Law enforcement agencies around Southern California own and operate military-style robots-but few have policies on when and how to use them, including on whether the machines can be used to kill.

While the use of a robot to kill Dallas shooter Micah Johnson was reportedly unprecedented, the technology is commonplace at police departments. Department of Defense records show 194 robots and related parts have been transferred to California cops, and are in active inventory. More than a dozen agencies in L.A. County have received them directly from the U.S. military.

KPCC asked the four agencies with the most military-supplied robots for their policies. Police departments in Bell Gardens, West Covina, and Monterey Park said they had no policies. A spokesperson for the L.A. County Sheriff’s Department said whether to use robots and how is determined by whoever’s in command at a particular incident.

There’s no question, however, that the robots are being used more and more often.
‘An extremely valuable tool’

Generally, robots at law enforcement agencies are used to gather intelligence in dangerous situations. Nicole Nishida of the L.A. County Sheriff’s Department said that the agency “deploys robots on a regular basis”, including for bomb response, suspicious items calls and searches for armed suspects.

At a demonstration in the garage below the West Covina Police Department, the department’s PackBot extended its arm five feet in the air, flexed its gripping claw, and zipped along at five miles an hour.

The 25-pound robot travels on tracks, similar to a tank, with two flippers for extra mobility. It’s capable of climbing stairs and turning itself around if it falls on its back. At the push of a button, the robot can change position.

All the while, police can keep track of the view from the robot’s two cameras on a laptop.

“Its really simple: it’s our eyes inside of a location. That puts us outside of a location a few hundred feet away without jeopardizing our safety,” said Sgt. Brian Daniels, who heads up the robotics unit. He called the PackBot “an extremely valuable tool.”

He said the robots are typically deployed every two to three months, depending on circumstances. They’re for “high-risk” calls, involving warrants, the SWAT team or barricaded suspects.

Behind Daniels were three more robots in plain view, including a more tank-like ANDROS unit, manufactured by the same company as the robot in Dallas. West Covina police toss “throw bots” with small cameras into a cars or houses, to get visuals of what’s inside.

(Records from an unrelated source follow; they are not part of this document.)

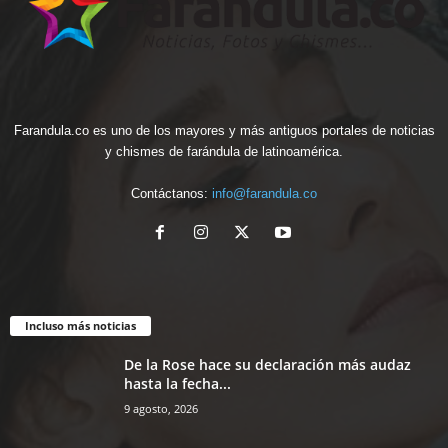
Farandula.co es uno de los mayores y más antiguos portales de noticias
y chismes de farándula de latinoamérica.
Contáctanos:
info@farandula.co
Incluso más noticias
De la Rose hace su declaración más audaz
hasta la fecha...
9 agosto, 2026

Not all military units arrived at California in working order. West Covina is testing out its ten PackBots, but only has one battery for the units. In Monterey Park, Captain Eugene Harris said that his department plans to take apart five non-working units to create one or two functional ones.

The robots are transferred from the military to the agencies through a program known as 1033. The program gained attention after images from Ferguson, Missouri showed cops using military-style gear, and sparked debates about police militarizaiton.

Arthur Holland Michel, of the Center for the Study of the Drone, said that many law enforcement robots were designed with Iraq and Afghanistan in mind. They allowed troops to take care of roadside bombs without putting themselves in the way.

“These systems were literally a lifesaver,” Holland Michel said.

As the wars ground down and technology evolved, the military had less use for some of those robots, Holland Michel added. And they began flowing to local law enforcement.

Other departments have acquired robots through means other than the military giveaway, Holland Michel said. That includes the Los Angeles Police Department, whose online inventory lists multiple models of robots.

An LAPD spokesperson said that the department has policies on robot use at specific divisions, but didn’t produce those policies in response to KPCC’s inquiry.